(TEXTO PARA LEITURA):

......

E, mais uma vez, a polícia faz o que não é para fazer, usar da truculência contra a população. E, mais uma vez, a velha mídia faz o que não deveria fazer, se omitir em relatar os fatos como aconteceram.
Via Mario Marona e Fernanda Precioso
Ainda digerindo o que eu vi no Leme ontem somado à pouca coisa publicada nos jornais online de hoje.
Escutei muitos tiros. Meia hora depois, policiais desceram as escadas do Chapéu-Mangueira com um menino baleado dentro de um lençol. Atrás deles mais de 50 moradores gritavam “assassinos” e “fora UPP”.
Um morador contou que a revolta começou porque um policial deu voz de prisão a um menino, que saiu de casa desarmado e tomou 5 tiros. Ele ficou agonizando e os policiais se recusaram a prestar socorro. Também não deixavam ninguém chegar perto para ajudar e só depois de quase meia hora, debaixo de muita pressão e vaias, eles saíram com o menino dentro de um lençol.

......

(DADOS DE TRABALHO):
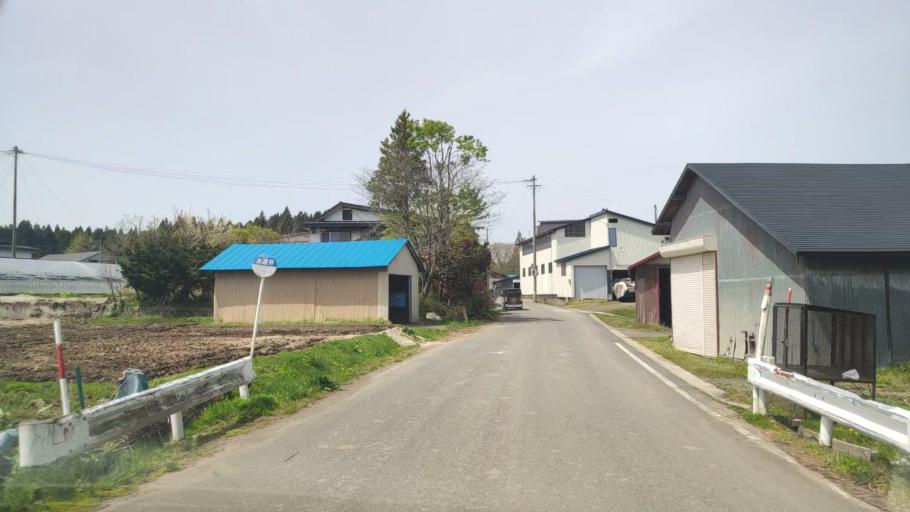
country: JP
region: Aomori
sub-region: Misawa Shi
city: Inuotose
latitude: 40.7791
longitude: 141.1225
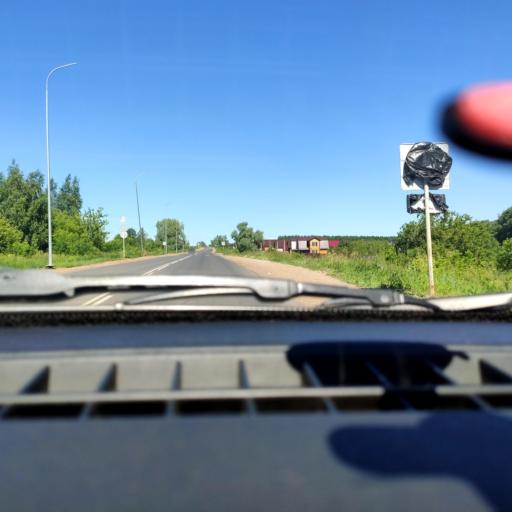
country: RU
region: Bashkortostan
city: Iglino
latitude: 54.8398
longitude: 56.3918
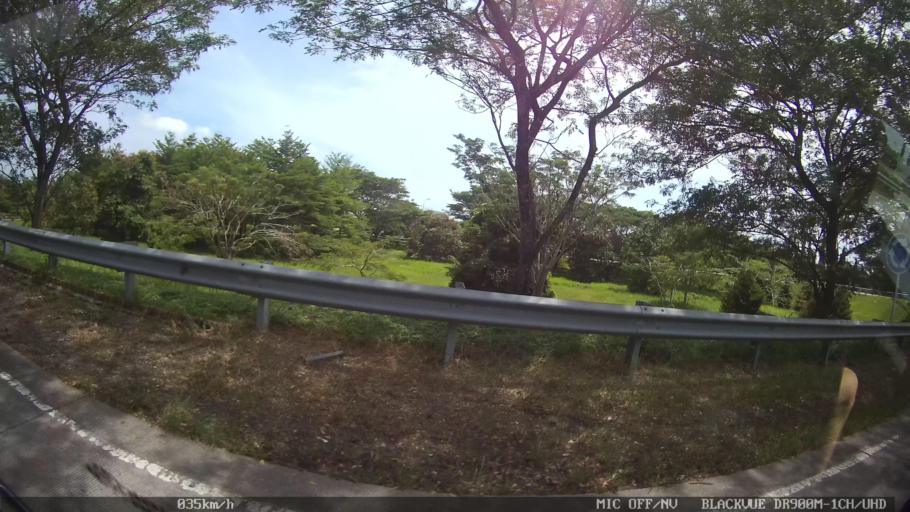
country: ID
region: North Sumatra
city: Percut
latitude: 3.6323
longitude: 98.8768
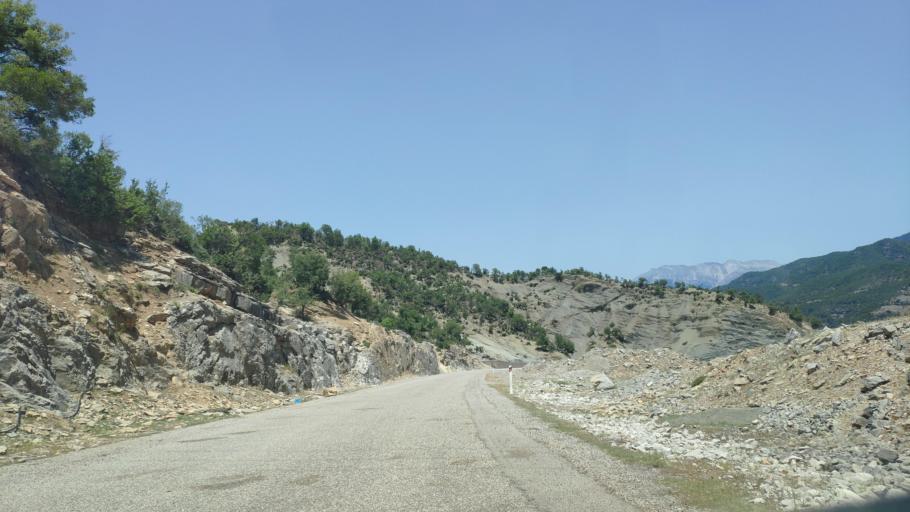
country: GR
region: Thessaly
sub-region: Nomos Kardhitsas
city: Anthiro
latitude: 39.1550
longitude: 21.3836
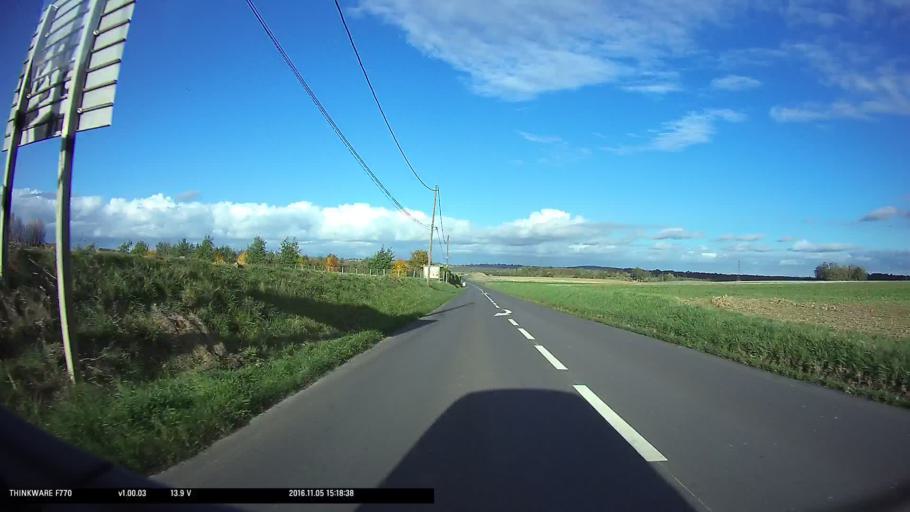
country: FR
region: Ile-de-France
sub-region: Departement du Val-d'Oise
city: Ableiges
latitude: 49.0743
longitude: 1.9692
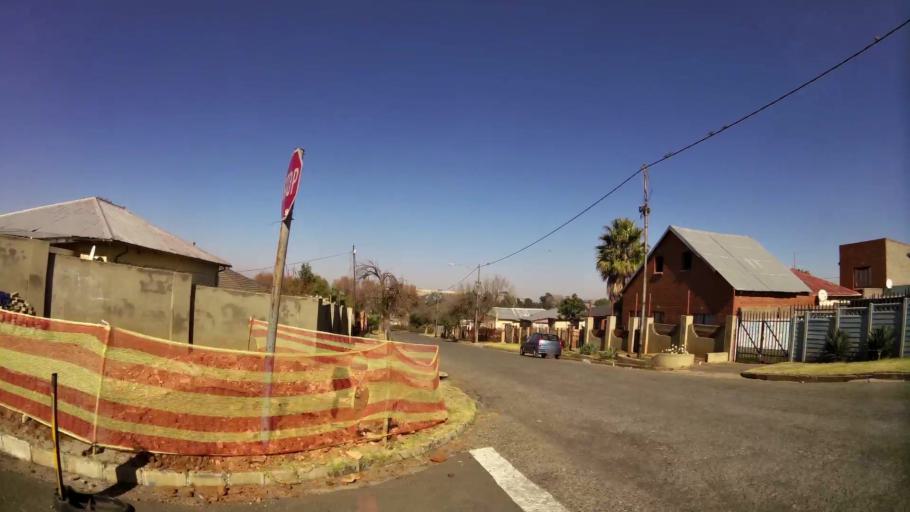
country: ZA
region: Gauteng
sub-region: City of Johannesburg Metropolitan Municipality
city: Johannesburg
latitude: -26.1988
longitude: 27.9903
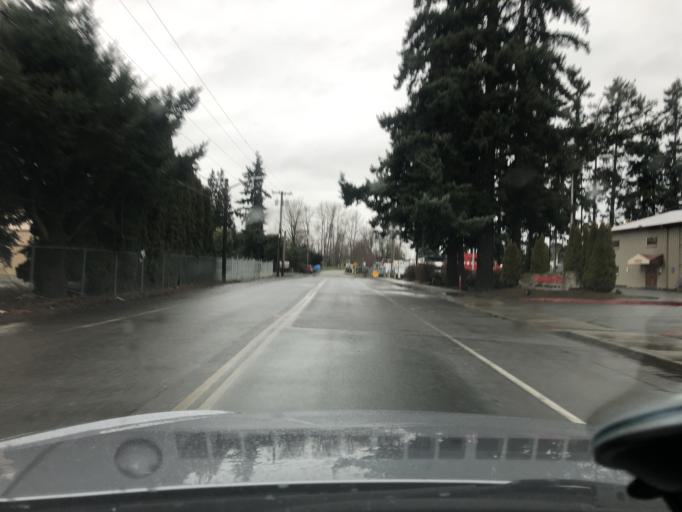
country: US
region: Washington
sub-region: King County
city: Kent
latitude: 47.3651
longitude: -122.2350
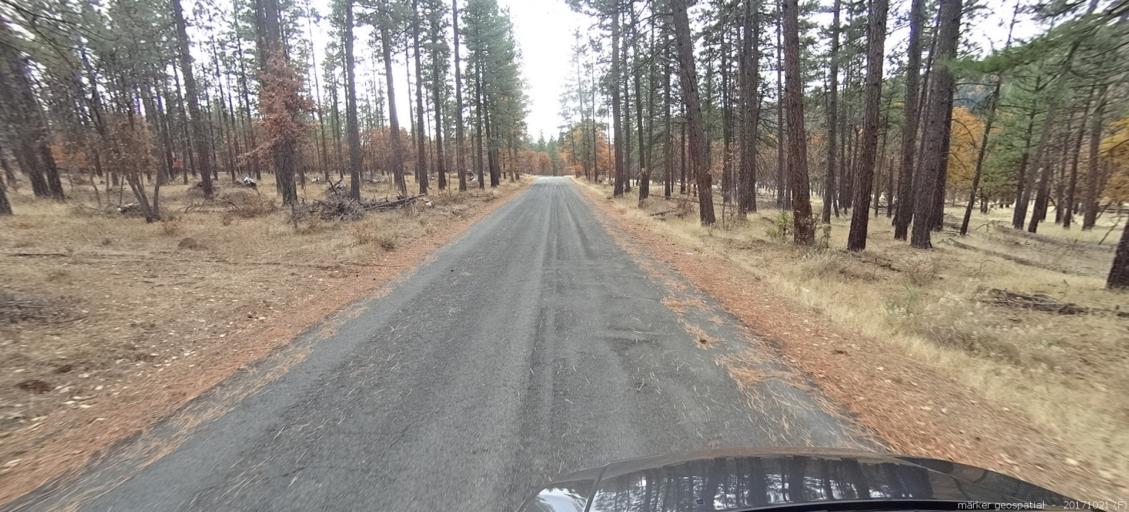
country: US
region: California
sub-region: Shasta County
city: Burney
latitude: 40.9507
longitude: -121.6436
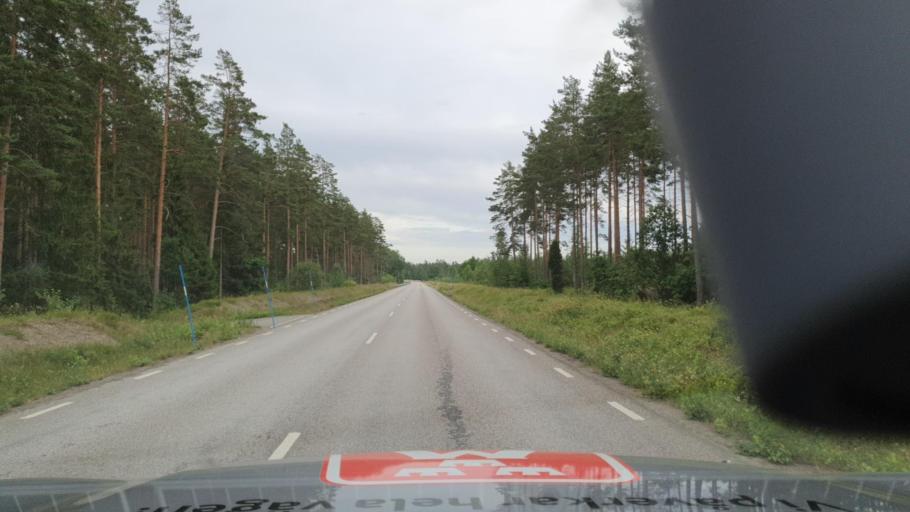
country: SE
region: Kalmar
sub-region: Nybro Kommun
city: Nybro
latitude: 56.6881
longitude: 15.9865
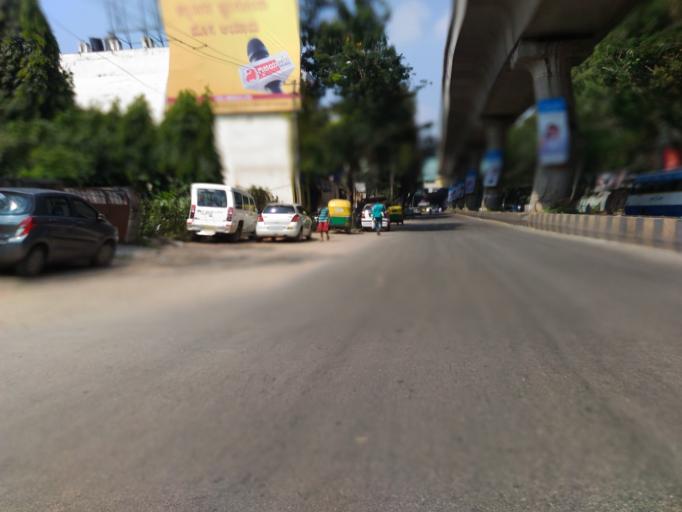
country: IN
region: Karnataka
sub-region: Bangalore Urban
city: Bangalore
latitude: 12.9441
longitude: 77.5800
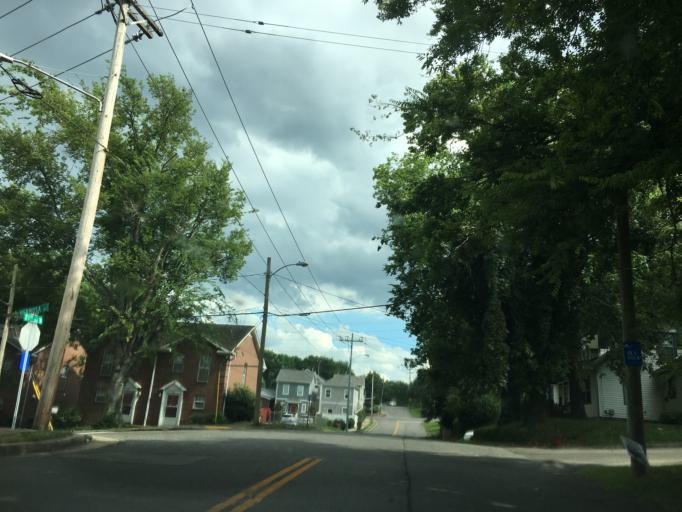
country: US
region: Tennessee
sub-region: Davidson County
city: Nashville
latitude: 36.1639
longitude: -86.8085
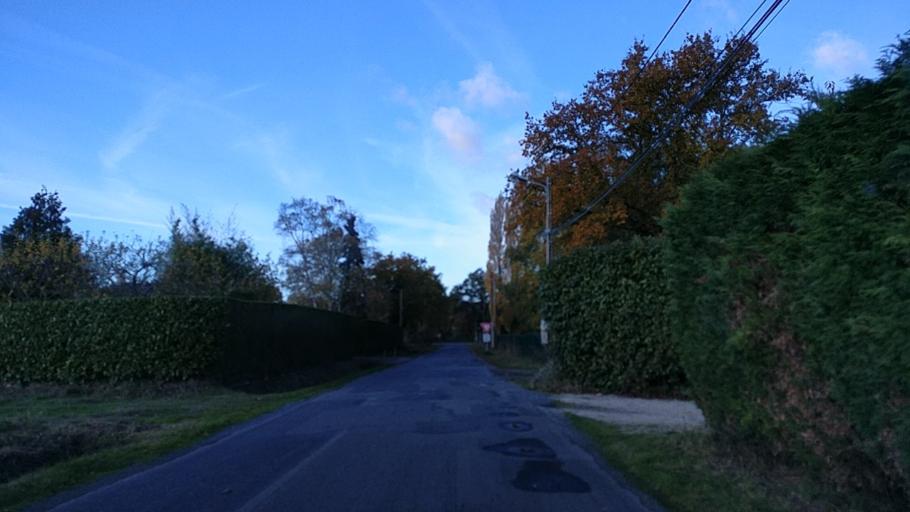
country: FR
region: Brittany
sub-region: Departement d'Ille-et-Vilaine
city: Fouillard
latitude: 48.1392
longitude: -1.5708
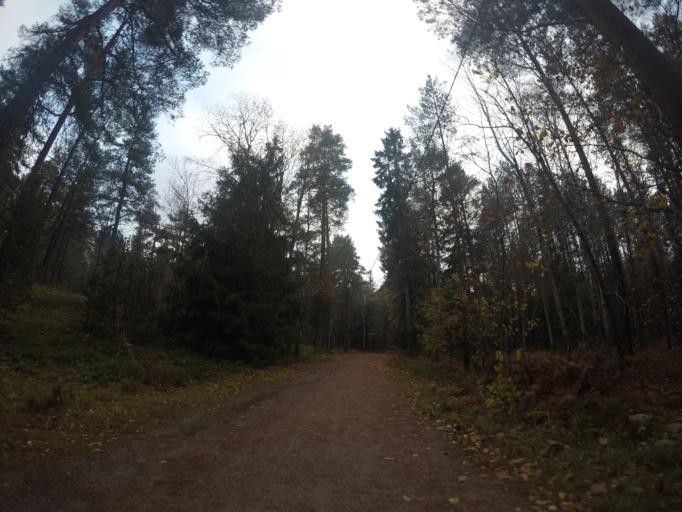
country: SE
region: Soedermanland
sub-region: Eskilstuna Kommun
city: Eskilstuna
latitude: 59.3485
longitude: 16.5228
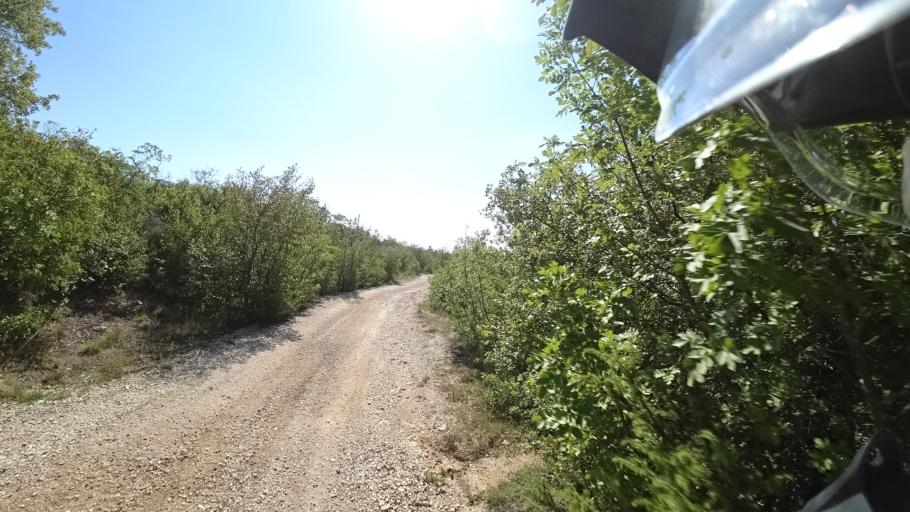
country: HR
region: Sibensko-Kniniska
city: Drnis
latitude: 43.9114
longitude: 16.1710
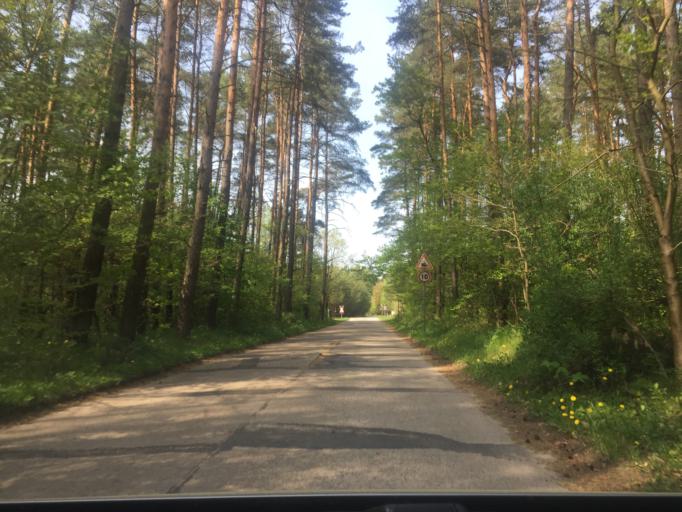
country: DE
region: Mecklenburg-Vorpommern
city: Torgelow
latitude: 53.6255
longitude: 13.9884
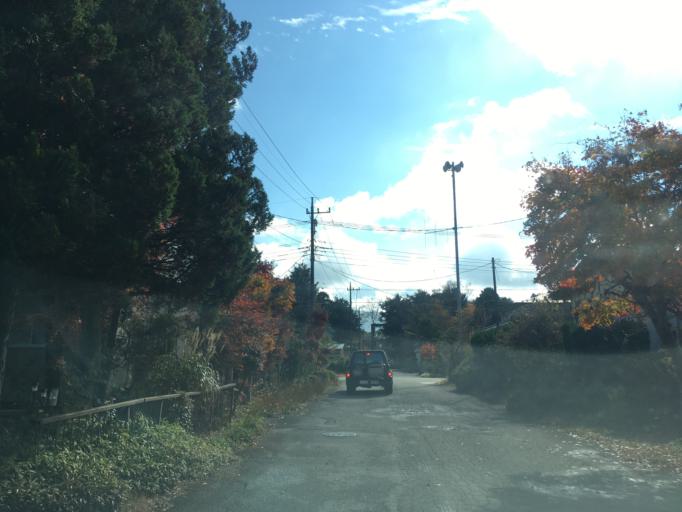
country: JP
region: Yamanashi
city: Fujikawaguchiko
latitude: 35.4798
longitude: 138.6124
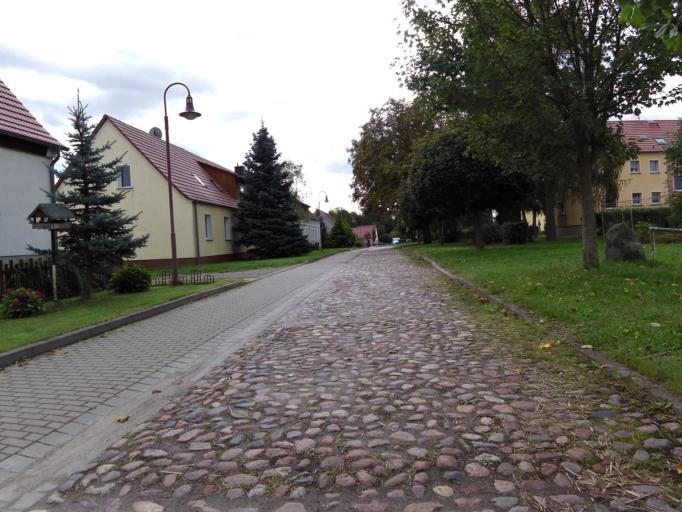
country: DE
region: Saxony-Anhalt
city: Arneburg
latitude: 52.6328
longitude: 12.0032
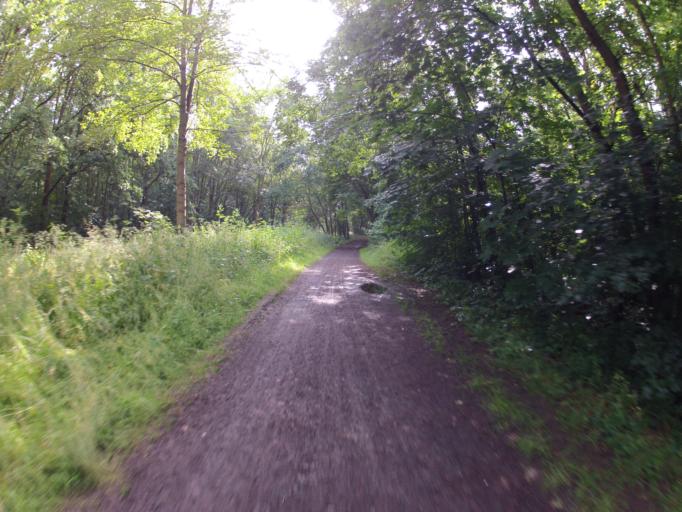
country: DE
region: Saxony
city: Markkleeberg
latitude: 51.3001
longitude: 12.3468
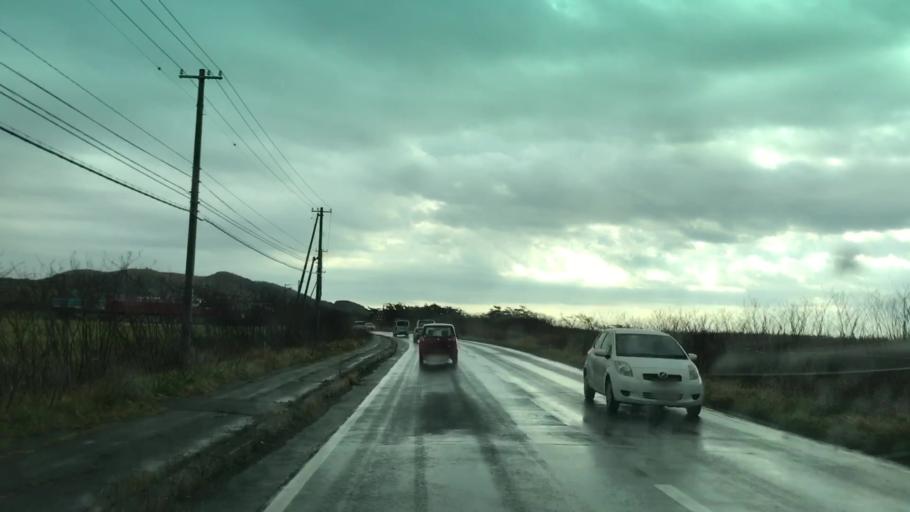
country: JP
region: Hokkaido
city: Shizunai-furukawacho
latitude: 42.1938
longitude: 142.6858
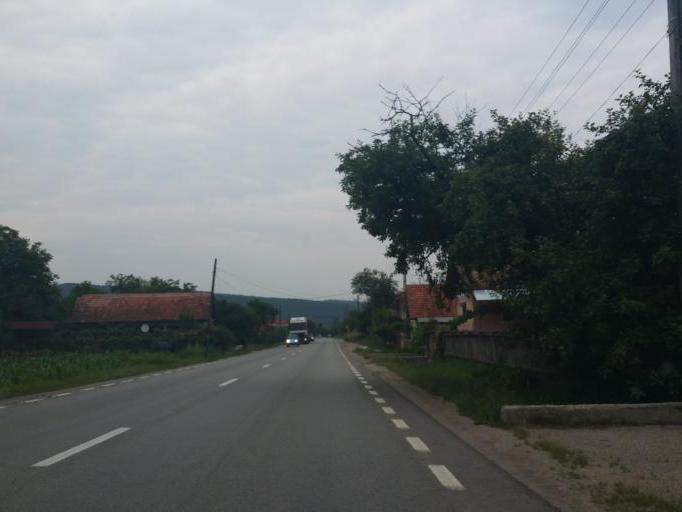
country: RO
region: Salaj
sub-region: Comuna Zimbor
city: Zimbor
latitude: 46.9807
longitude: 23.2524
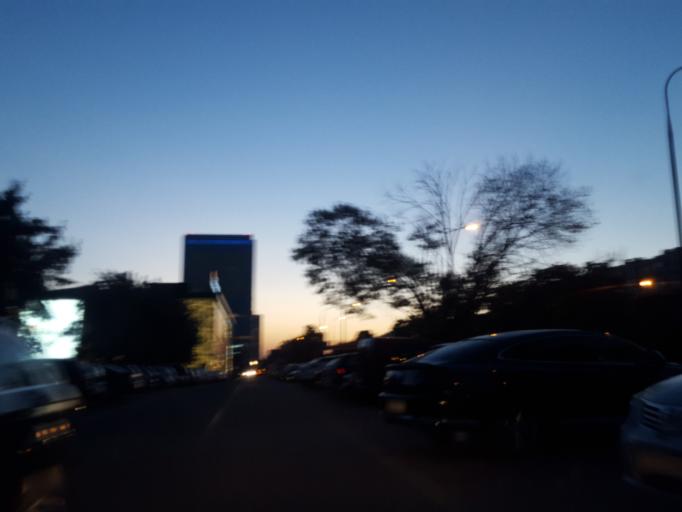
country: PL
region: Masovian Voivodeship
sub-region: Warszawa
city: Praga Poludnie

......

(O QUE FAZER):
1. Nas linhas de dados acima, troque "city" por "cidade" no trecho que se inicia com a linha que contém "sub-region: Nybro Kommun" e se encerra com a linha que contém "city: Fouillard", preservando todo o restante sem alteração. Reproduza apenas esse trecho e omita as indicações de imagem.
2. Retome o texto sobre a ação policial no Chapéu-Mangueira a partir do ponto em que ele termina.

(RESPOSTAS DOS EXERCÍCIOS):
1.
sub-region: Nybro Kommun
cidade: Nybro
latitude: 56.6881
longitude: 15.9865
country: IN
region: Karnataka
sub-region: Bangalore Urban
cidade: Bangalore
latitude: 12.9441
longitude: 77.5800
country: US
region: Tennessee
sub-region: Davidson County
cidade: Nashville
latitude: 36.1639
longitude: -86.8085
country: FR
region: Brittany
sub-region: Departement d'Ille-et-Vilaine
cidade: Fouillard

2.
Já na Gustavo Sampaio tentaram colocar o ferido dentro de um carro da PM, que arrancou em alta velocidade com a porta aberta, deixando o menino cair no chão, no meio da rua. Desesperados, os moradores do Chapéu e do asfalto fizeram de tudo para parar um ônibus, o que conseguiram com socos na lataria e arremessando tudo que encontraram em lixeiras ao redor. O ônibus foi para o Rocha Maia onde o menino morreu.
As pessoas continuaram na rua gritando que no dia seguinte e em todos os outros, não deixariam mais a UPP subir. O reforço policial chegou. Eram mais de 30 policiais armados de um lado e em torno de 60 pessoas do outro. 80% das pessoas que gritavam e apontavam para os policiais eram mulheres e boa parte menores de idade. Para dispersar, os policiais começaram a atirar com seus fuzis e tentar prender e imobilizar as pessoas.
Hoje pesquisei sobre o assunto e todas as matérias são sobre o confronto da polícia com traficantes, apreensão de drogas, o policial que levou uma pedrada durante a manifestação dos moradores, a depredação de um ônibus….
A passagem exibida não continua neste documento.